PAGE EXCERPT
####

Last week I received an email from a client outlining an issue they were encountering with Amazon’s Route 53 health checks which lead to a discovery about how Amazon’s string based health checks operate and how that can create issues with the performance monitoring tool New Relic.

The Incident

I was sitting at my desk when an unsuspecting email appeared in my inbox:

Joey,

Something changed and Amazon can no longer reliably monitor the site’s health. See the first graph below. This started around 1AM last Friday. Since then you can see that the health percent from each test point is less than 60% and thus we can no longer rely on this to monitor the site. The monitoring used to be perfectly spot on, so something has changed.

I’ve attached a screenshot of the health check configuration. Why this is failing makes no sense, but I’ve tripled checked. Amazon’s test points are whitelisted on the firewall and have no problems resolving the correct load balancer IP address, but for whatever reason it cannot find the [search string] on the main page.

Also attached is a second screenshot of the status of all the most recent checks and their result for reference.

Thanks,
Jeff

Screenshot of Amazon Route 53 search string configuration
Screenshot of Amazon Route 53 health check graph
Screenshot of Amazon Route 53 health check status table

The Clues

While I’m not particularly well versed in Amazon’s health check system, I could tell based on the screenshots that the health check was configured to use a search string which is an approach commonly used in other health check systems to ensure that a 200 response isn’t, in fact, a blank page or error page. I knew that I could reproduce this health check myself with the following command:

curl -sL https://www.site.com | grep $search-string

However, running this command multiple times did not reproduce the issue. The search string was found every time.

####

SUPPLIED MATERIAL
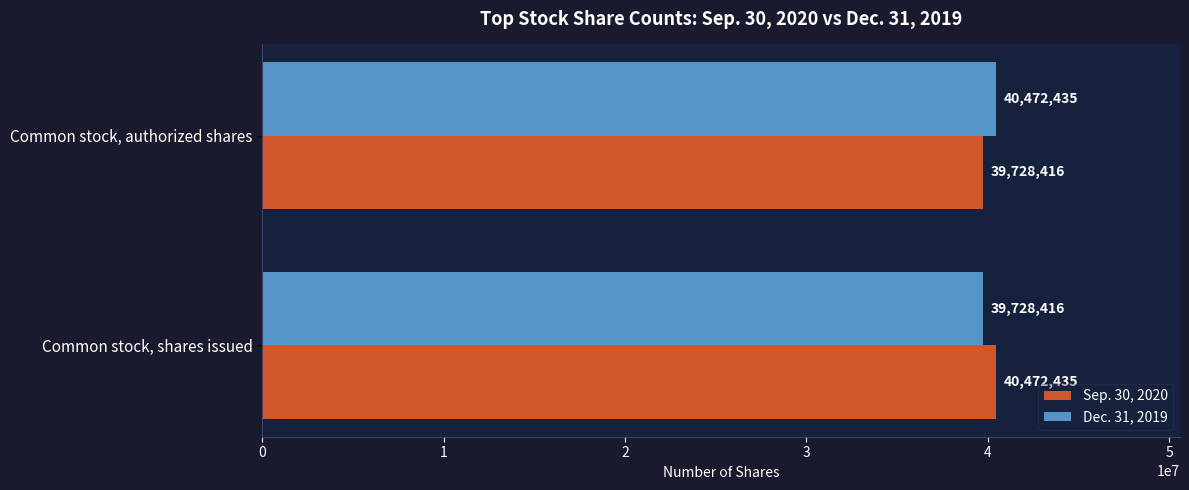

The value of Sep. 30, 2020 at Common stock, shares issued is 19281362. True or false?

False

####

EXERCISE OBJECTIVE
In the Route 53 health check post, when did the monitoring problem start?

RESULT OF THE EXERCISE
Around 1AM last Friday.